Благовещенский узнал о том, что Щеглов поступил к Татариновым, и нисколько за это не в претензии.
Весь день сегодня болела у меня голова, но я перемог себя и отправился на урок к Куракиным, а оттуда к Срезневскому. Он собирался уже в ученый комитет, когда я пришел, и потому сегодня я занимался довольно беспрепятственно. Только дети надоели немножко; да это еще беда не великая. Забавно, что они толкуют об "Известиях академии" и очень здравые понятия о них обнаруживают. Сегодня Володя провозглашал, что все будет в "Известиях" печататься. Чурка (уменьшительное от Вячеслава) на стол локти положил, и это будет в "Известиях" печататься; Надя спать хочет идти, и это будет в "Известиях" печататься, и пр. Николай Александрович сидит и пишет, и это будет в "Известиях" печататься, и пр.
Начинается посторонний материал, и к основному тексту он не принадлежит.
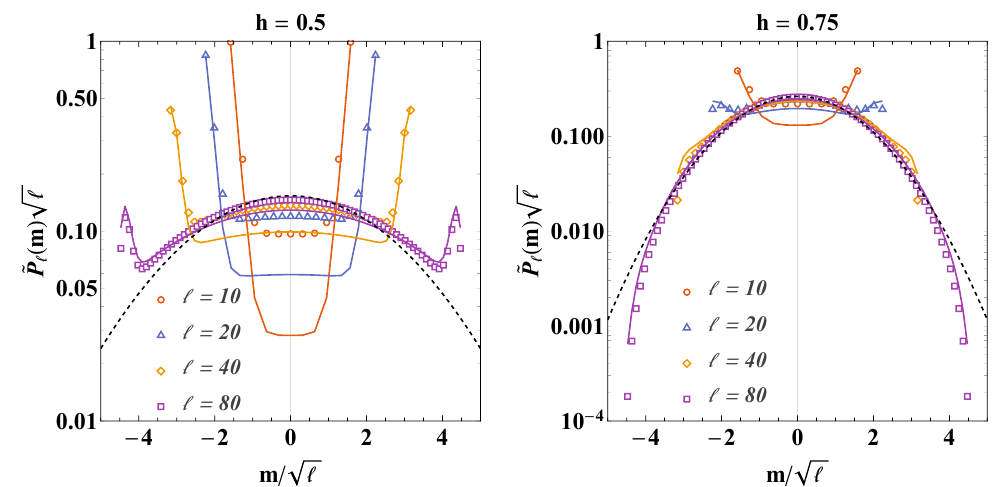
Figure 4: The rescaled PDF of the subsystem order parameter in the stationary state after quenching the transverse field into the ferromegnetic region (here h = 0.5 and 0.75). Symbols are the exact results obtained from the exact generating function in Eq. (48); these are compared with the large deviation scaling obtained from ] (cid:96) (full lines), where z F (cid:96) ( λ ) ∼ [ cos ( λ/ 2 ) z is defined in the Appendix D. The black- 3 3 dashed line is the Gaussian approximation F (cid:96) ( λ ) ∼ exp [ − (cid:96) ( − 5 / 4 + 2 / h 2 ) λ 2 / 2 ] valid in the thermodynamics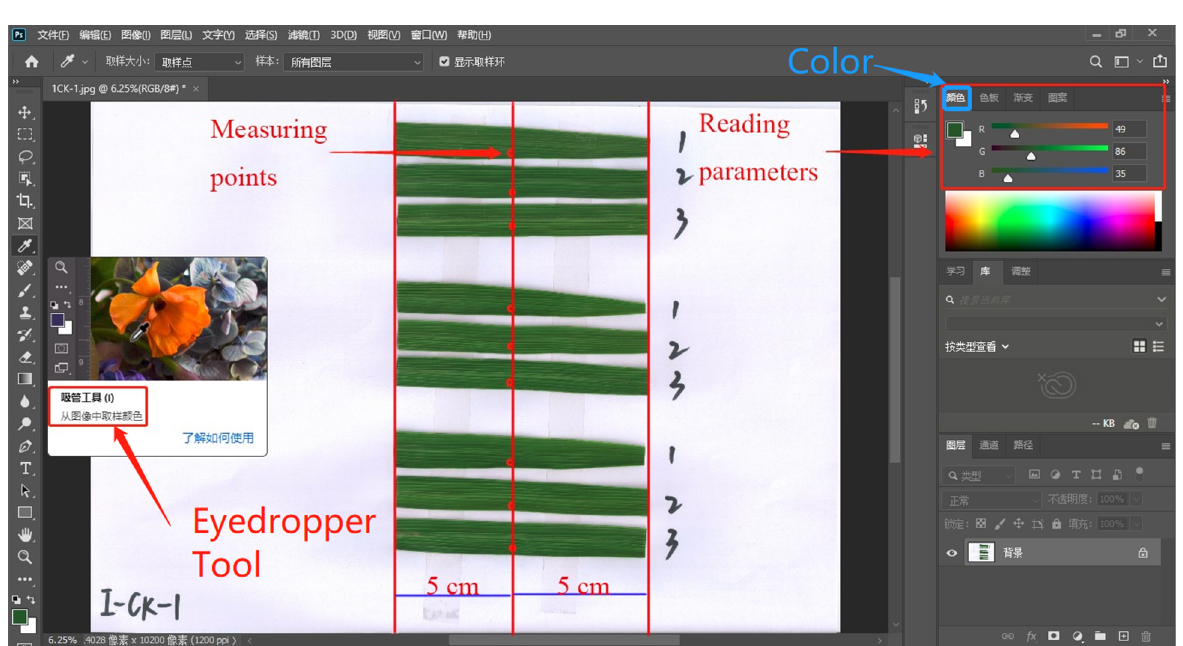
Figure 1. The method used to determine the RGB of rice leaves in Adobe Photoshop 2020.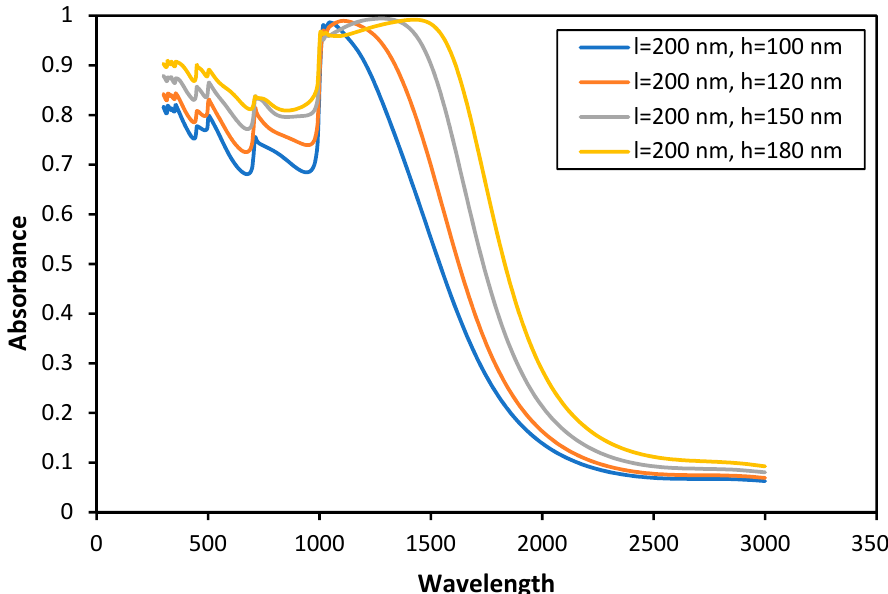
Figure 6. The RMS height effect on the bandwidth of absorbance.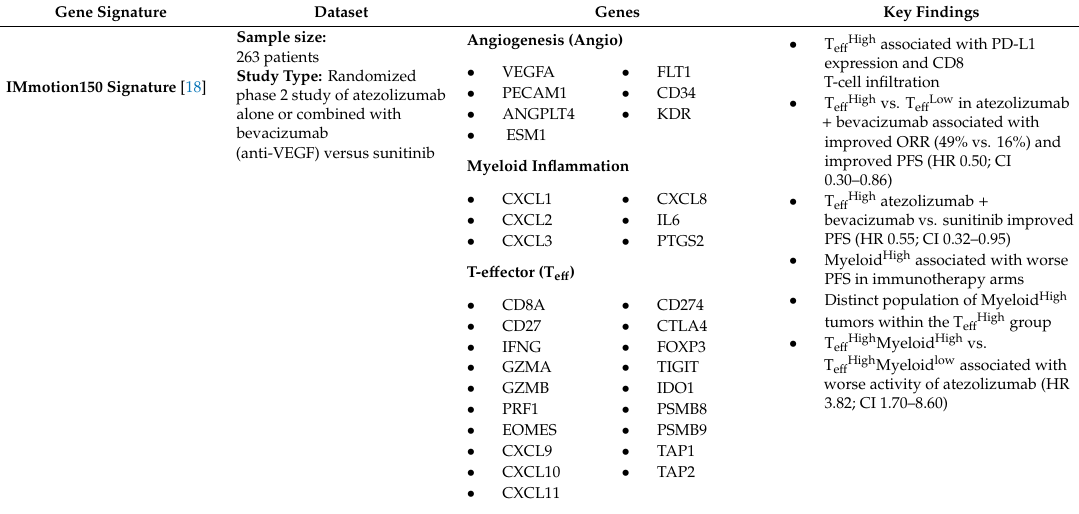
Table 2. Summary of gene expression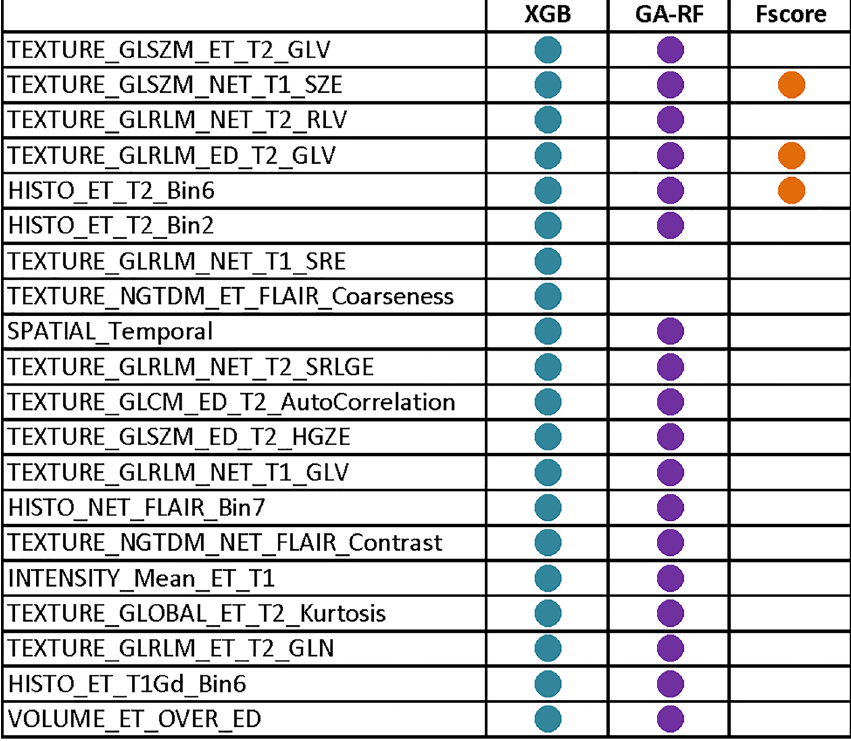
Figure 5. Common radiomics features selected by different methods. Solid circles represent the presence of certain features in each feature set.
Это напомнило мне остроумный вопрос Пыпина: "Скажите, что, Тимофей (лакей Срезневского) ничего не пишет в "Известиях"? На что Чернышевский заметил: "Не пишет, собственно, потому, что ему некогда: важными делами занят -- тазы чистит..."
Да -- и позабыл было. В понедельник, то есть 21-го числа, Радонежский протурил меня к Чернышевскому за его повестью, которую еще до святок отнес я к Николаю Гавриловичу. Явился я не совсем в пору: в этот день поутру только Ольга Сократовна родила сына, и Чернышевский был тревожно настроен. При всем том, рассказывая о родах жены, он прибавил: "Трудно было, собственно, потому, что велик очень ребенок. Этакий парнище (и он показал -- какой), и кричит басом". Я не мог не расхохотаться, а он --ничего... Несмотря на свою озабоченность, он поговорил со мной и даже сказал мне, что у меня, должно быть, есть некоторый поэтический талант, потому что он перечитал несколько стихотворений моих, врученных ему от меня вместе с повестью Радонежского. Повести он мне не отыскал, а просил зайти за ней после. В среду я и зашел за ней. О ней он сказал, что она очень бедна и, кажется, ничего в ней нет. Я с этим совершенно согласен, хотя и думаю, что из этого могло бы быть что-нибудь.